Paul smiled vacantly. The guy was familiar.

“Well, hello, Thaddeus,” she said.

“Good evening, Mrs Dunham. How's Audrey?”

“Fine, fine, enjoying the new job.”

She turned to Paul. “Thaddeus went to school with my daughter. Now he teaches music at their alma mater.”

“Oh, right, Thaddeus. The Maestro. I remember you from the Open Studio.”

“And you still have my card?”

“Sure do, tacked up on the bulletin board.” Was there a bulletin board in the studio? He hoped so.

Silence fell among them.

“Nice to see you getting out, Mrs Dunham,” Thaddeus waved. “Catch you around, Paul.”

“Yeah, yeah, catch you around.”

She lowered her voice. “Thaddeus is a fine boy. He's always been a little
isolated
in the village.”

“Well, Verlyn sounds like a fascinating man,” Paul declared, glad to change the topic, but also genuinely interested in the chess master and music aficionado. “With his work in Africa, his cultural engagements.”

“Yes,” she dipped her head. “An extraordinary person.

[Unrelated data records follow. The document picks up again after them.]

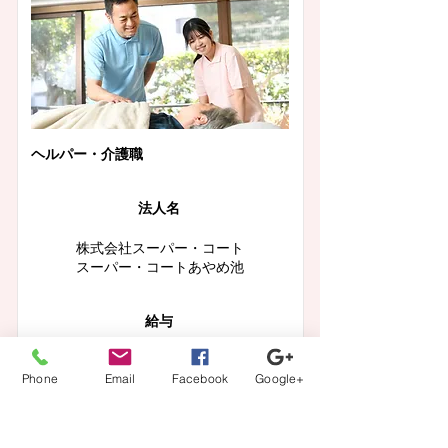
ヘルパー・介護職
法人名
株式会社スーパー・コート
スーパー・コートあやめ池
給与
月収 248,900円〜
Phone
Email
Facebook
Google+
この求人の紹介を見る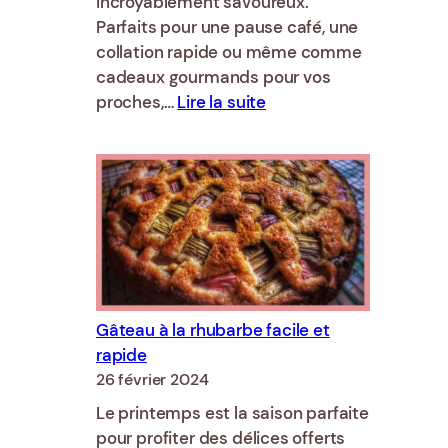
incroyablement savoureux.
Parfaits pour une pause café, une
collation rapide ou même comme
cadeaux gourmands pour vos
:
proches,…
Lire la suite
Faire
des
biscuits
à
l’emporte-
pièce
Gâteau à la rhubarbe facile et
rapide
26 février 2024
Le printemps est la saison parfaite
pour profiter des délices offerts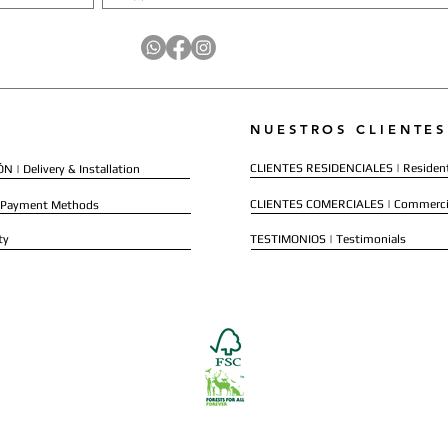
NUESTROS CLIENTES
CLIENTES RESIDENCIALES | Resident
 | Delivery & Installation
CLIENTES COMERCIALES | Commerci
 Payment Methods
ty
TESTIMONIOS | Testimonials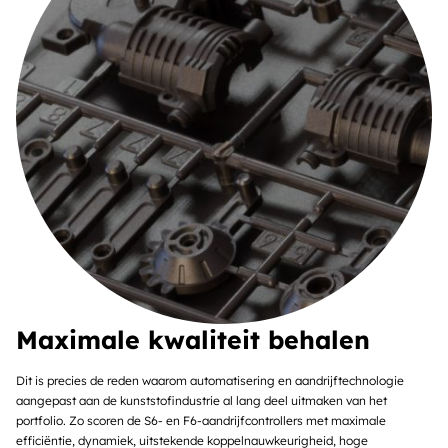
Maximale kwaliteit behalen
Dit is precies de reden waarom automatisering en aandrijftechnologie
aangepast aan de kunststofindustrie al lang deel uitmaken van het
portfolio. Zo scoren de S6- en F6-aandrijfcontrollers met maximale
efficiëntie, dynamiek, uitstekende koppelnauwkeurigheid, hoge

A loving, provocative husband for thirty-seven years. We shared two terrific children, lots of intellectual pursuits, political commitments. A passion for hiking.”

“Hiking?” She didn't look the type. Yet he'd been wrong about so much else.

“Oh, yes, we climbed Kilimanjaro—finally—it took several trips. And we went hiking here almost every spring and summer weekend.”

“That's the worst part about Clarksdale,” he shook his head. “It's utterly flat. OK, the prairie sunsets can be gorgeous. But I miss contour. So I go to the Black Hills every summer for several weeks of backpacking.”